● To-do item
Format the material from the line containing "Start_Inter, TimeLength, Index, Split, Timing2, Effect" through the end as a numbered list, skipping blank lines. Leave out the pictures.

[[ Records to use, beginning ]]

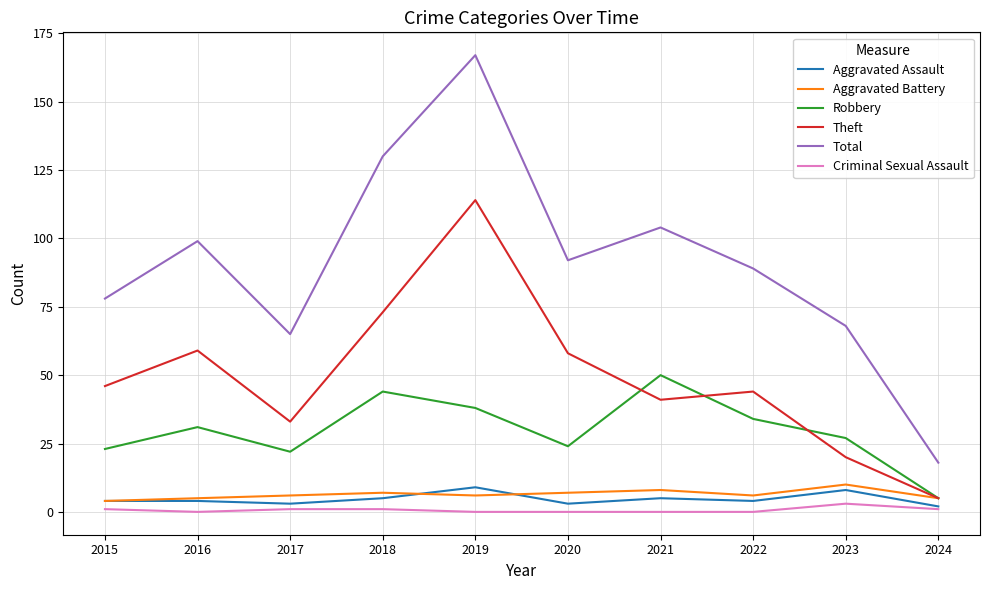

What is the maximum value shown in the chart?

167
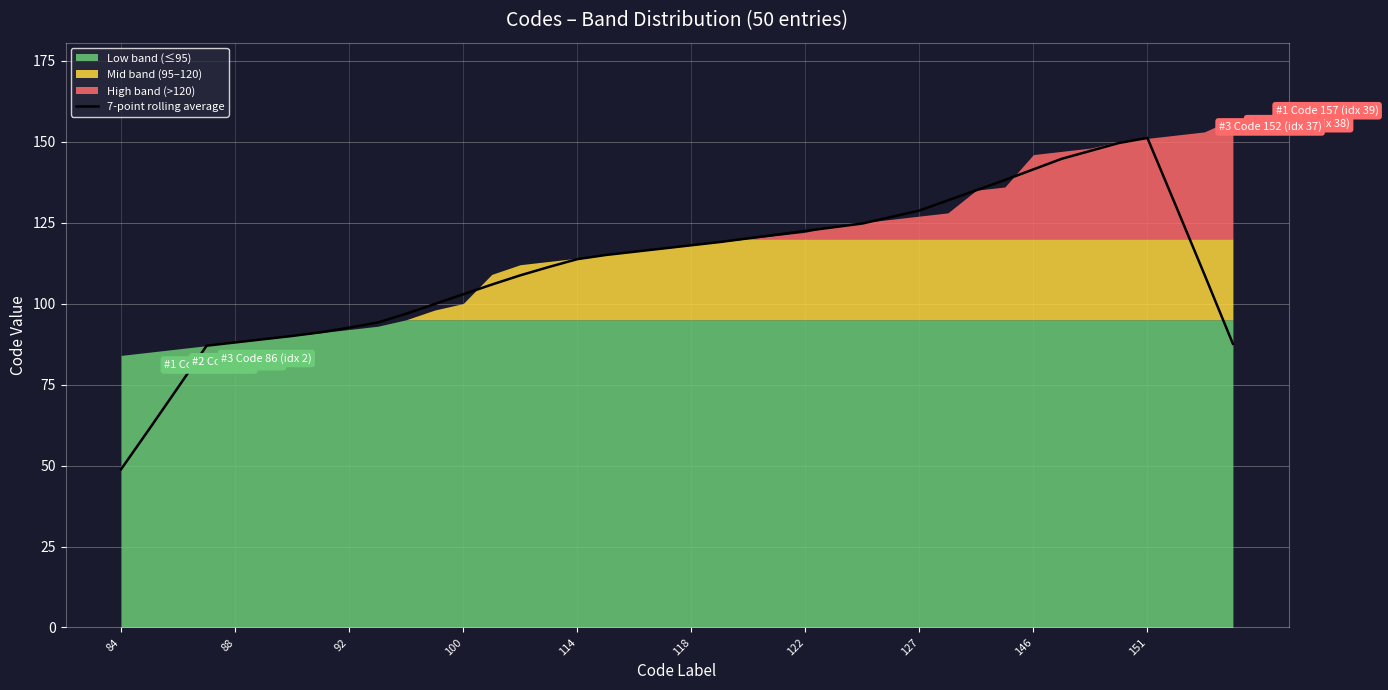

What is the maximum value for 7-point rolling average?

151.1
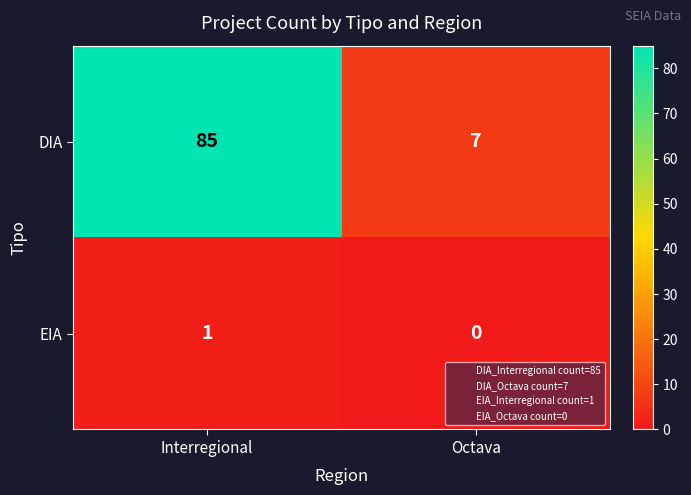

At Interregional, list the series in order from largest to smallest.

DIA, EIA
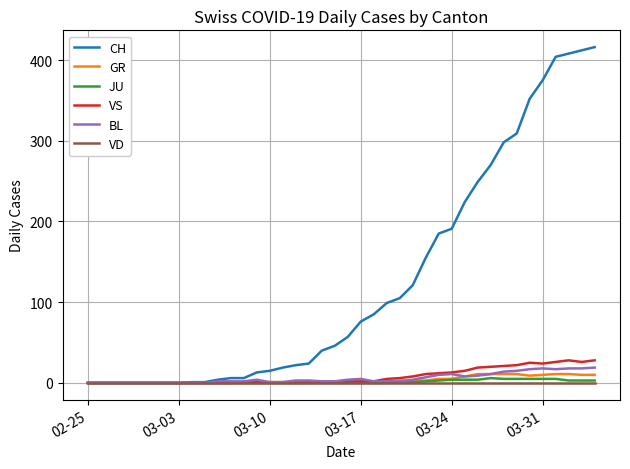

Which series has the widest spread of values?

CH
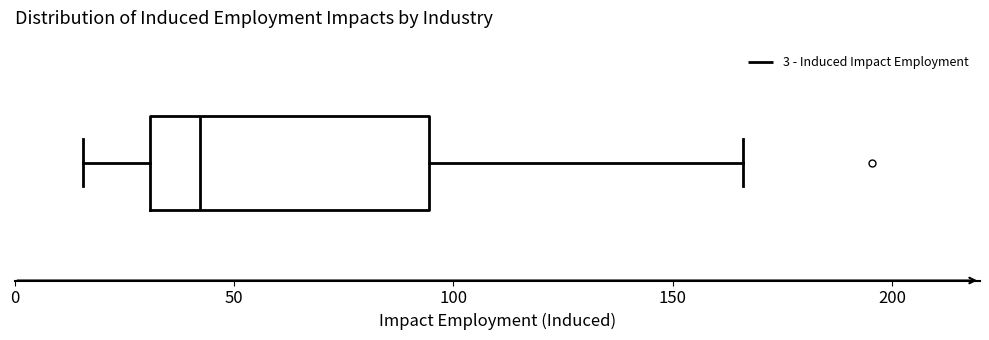

Transcribe this box plot: give where the median line is, the range the box spans, and where the two whiskers end, as read against the x-axis. The values are not printed on the chart, so give them approximately, as read against the axis.

median 40, box 30 to 95, whiskers 15 to 165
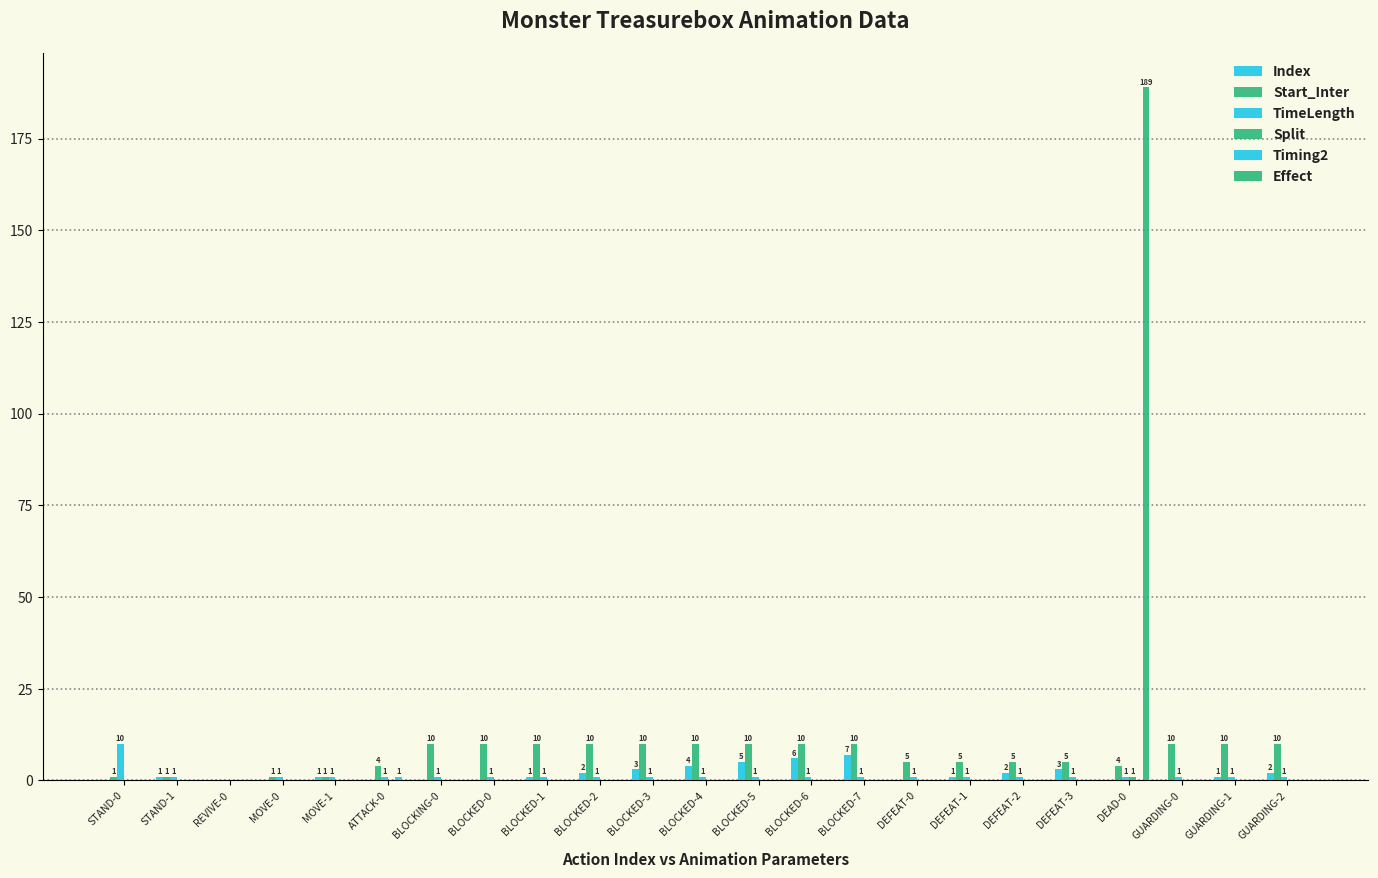

Rank the series at BLOCKED-0 from highest to lowest value.

Start_Inter, TimeLength, Index, Split, Timing2, Effect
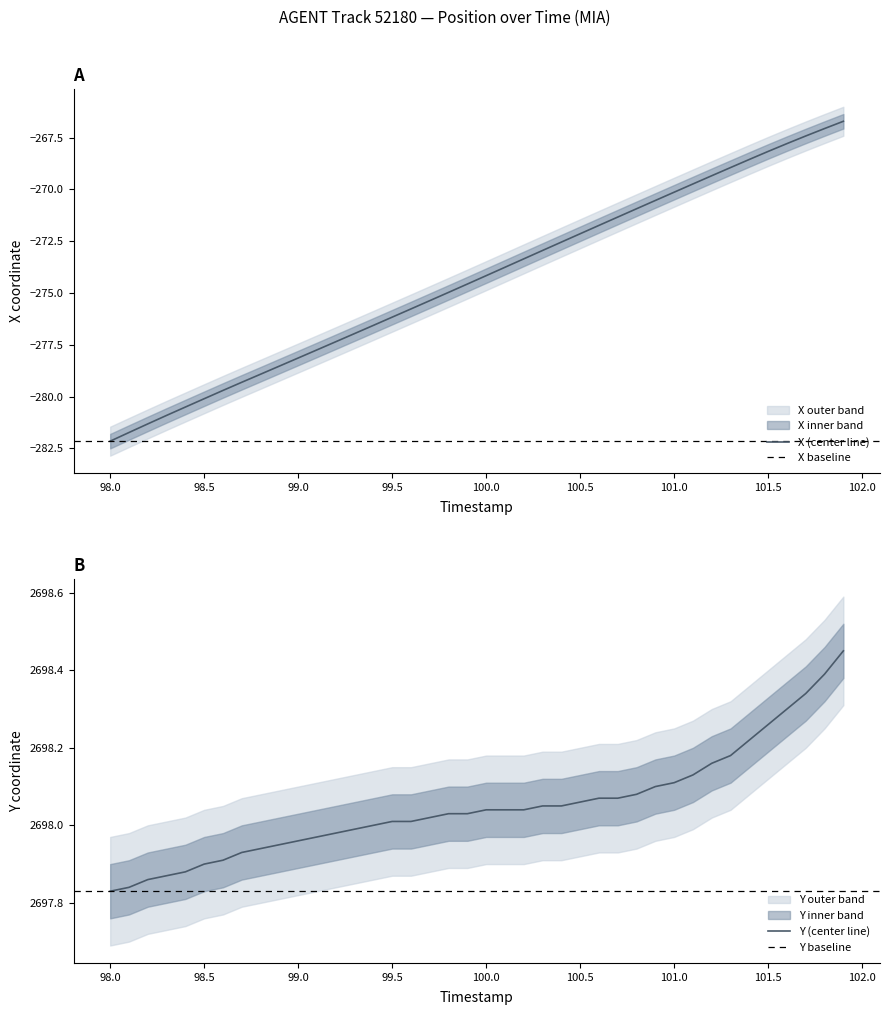

True or false: X and Y intersect in this chart.

False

[[ Records to use, end ]]

● Exercise response
1. Start_Inter, TimeLength, Index, Split, Timing2, Effect
2. True or false: X and Y intersect in this chart.
3. False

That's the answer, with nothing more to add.